A very interesting article in the Post about the paucity of Muslim chaplains serving Virginia’s growing Muslim prison population.
Tom Tancredo has been a tea partier since way before tea partying was even cool. So why are the tea party legions in Colorado so put out with Tancredo now? It might have something to do with the fact that Tancredo urged tea party leaders to work within the Republican Party then turned around and entered the governor’s race as a third party candidate, dashing the general election hopes of the GOP nominee, the tea party friendly Dan Maes.
Florida holds its primaries tomorrow. Evan McMorris-Santoro has the latest state of play in the Democratic race for U.S. Senate and the Republican race for governor. Interestingly, the big-spending gazillionaires in each race looked ready to run away with the party nominations a month ago, but the polling has shifted pretty dramatically and it’s not clear that those personal fortunes are necessarily going to be enough to get it done.
Karen Hughes, top Bush administration official and chief of outreach to the world’s Muslims, says she opposes the Cordoba House project, but doesn’t mention she thought enough of the Imam at the center of the controversy, Imam Feisal Abdul Rauf, to send him abroad as a spokesman for moderate Islam in America.
It’s hard to look at these numbers for the congressional generic ballot and think anything but that the GOP is moving into a break out phase heading into November …
Click the TPM icon for full-sized graph.
Late Update: TPM Reader VF notes that some of this ‘break out’ may simply be that we’re now in the window of time before the election in which many pollsters are moving from ‘registered voters’ to ‘likely voters’, a screen that is much more likely to pick up the enthusiasm gap.

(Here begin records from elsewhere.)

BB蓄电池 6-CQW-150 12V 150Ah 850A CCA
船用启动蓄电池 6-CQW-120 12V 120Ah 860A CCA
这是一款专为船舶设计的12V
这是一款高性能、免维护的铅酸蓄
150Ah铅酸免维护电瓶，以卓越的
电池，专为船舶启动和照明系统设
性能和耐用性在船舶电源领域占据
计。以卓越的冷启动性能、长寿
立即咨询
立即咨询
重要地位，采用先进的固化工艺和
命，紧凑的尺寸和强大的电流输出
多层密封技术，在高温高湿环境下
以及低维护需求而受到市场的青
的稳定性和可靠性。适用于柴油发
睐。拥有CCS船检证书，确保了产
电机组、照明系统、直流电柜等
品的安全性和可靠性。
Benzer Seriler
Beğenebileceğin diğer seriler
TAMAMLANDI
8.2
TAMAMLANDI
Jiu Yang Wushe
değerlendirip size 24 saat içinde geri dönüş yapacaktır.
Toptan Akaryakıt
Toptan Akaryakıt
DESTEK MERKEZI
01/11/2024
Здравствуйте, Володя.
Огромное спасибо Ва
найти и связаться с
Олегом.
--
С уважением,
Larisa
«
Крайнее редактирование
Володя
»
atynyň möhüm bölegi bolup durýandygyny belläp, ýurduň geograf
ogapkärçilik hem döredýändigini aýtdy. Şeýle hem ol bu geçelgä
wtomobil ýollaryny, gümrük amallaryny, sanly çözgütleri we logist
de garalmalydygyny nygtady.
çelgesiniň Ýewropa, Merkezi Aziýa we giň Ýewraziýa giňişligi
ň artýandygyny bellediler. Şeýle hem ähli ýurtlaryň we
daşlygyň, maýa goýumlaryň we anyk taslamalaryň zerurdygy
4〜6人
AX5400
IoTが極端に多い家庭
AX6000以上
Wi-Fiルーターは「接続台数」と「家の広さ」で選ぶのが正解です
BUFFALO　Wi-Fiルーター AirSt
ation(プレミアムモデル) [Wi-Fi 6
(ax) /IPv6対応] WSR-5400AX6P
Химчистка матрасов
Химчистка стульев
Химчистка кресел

So it’s probably true that at least some of the change is simply an artifact of the changeover in polling methodology, rather than a true trend. Having said that, that doesn’t make the picture any prettier for Democrats. It would just suggest that we’re only now getting a true picture of the spot they’re in.
Following up on the weekend’s discussion of books on the 9/11 attacks and why there seem to be so relatively few detailed and non-agenda-driven narrative histories of them, we heard from the author of one of the books that did get recommended: Terry McDermott, author of Perfect Soldiers. Here’s his take …
Regarding 9/11 books: I think the lack of books specifically about the event can be explained by one overwhelming fact: the reporting was damned near impossible. That is why the vast majority of the 1,000’s of books related to 9/11 are polemics of one kind or another.
It turns out the federally funded US Commission for International Religious Freedom is packed with people leading the fight against the Cordoba House project near Ground Zero.
Pics of Rod Blagojevich with Batman and punk-core porn models at a comics convention in Chicago over the weekend.
Rand Paul and Ron Paul come out on different sides of the Cordoba House/Mosque controversy. Quick hint: the one who calls the controversy “all about hate and Islamaphobia” isn’t the one running for Senate from Kentucky.